Discriminant definition math. In mathematics the discriminant of a polynomial is a quantity that depends on the coefficients and determines various properties of the roots the discriminant of a polynomial is generally defined in terms of a polynomial function of its coefficients. Virtual nerd s patent pending tutorial system provides in context information hints and links to supporting tutorials synchronized with videos each 3 to 7 minutes long. These unique features make virtual nerd a viable alternative to private tutoring. The discriminant of an equation gives an idea of the number of roots and the nature of roots of the equation.

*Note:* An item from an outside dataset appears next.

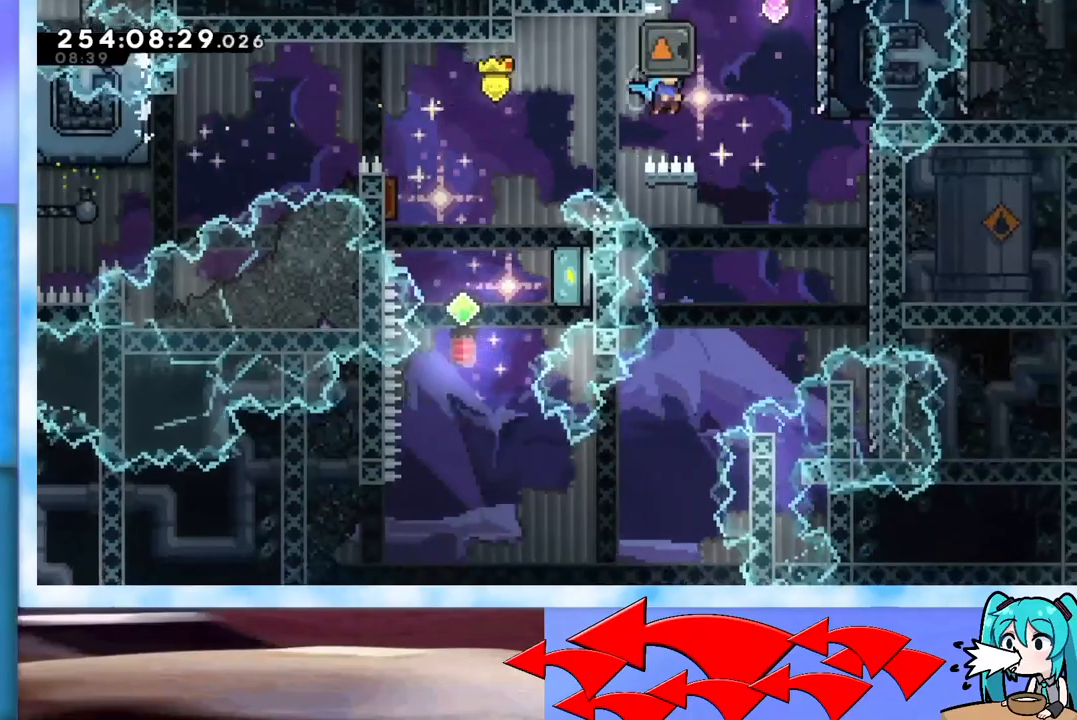
{"keys": ["grab", "jump", "right"], "events": []}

In algebra the discriminant of a polynomial is a function of its coefficients which gives information about the nature of its roots. If discriminant d is equal to 0 then the equation has one real solution. Freebase 0 00 0 votes rate this definition. The discriminant is easy to find when you look at the quadratic formula the quadratic formula is the equation you use to find the solutions to quadratic equations.
Learn definition of discriminant solved examples formula and properties. Make your child a math thinker the cuemath way. Illustrated definition of discriminant. D b 2 4ac.
If ax 2 bx c 0 is a quadratic equation then the discriminant of the equation i e. The expression bsup2sup minus 4ac used when solving quadratic equations. The discriminant is the part of the quadratic formula underneath the square root symbol. In the case of a quadratic equation ax 2 bx c 0 the discriminant is b 2 4ac.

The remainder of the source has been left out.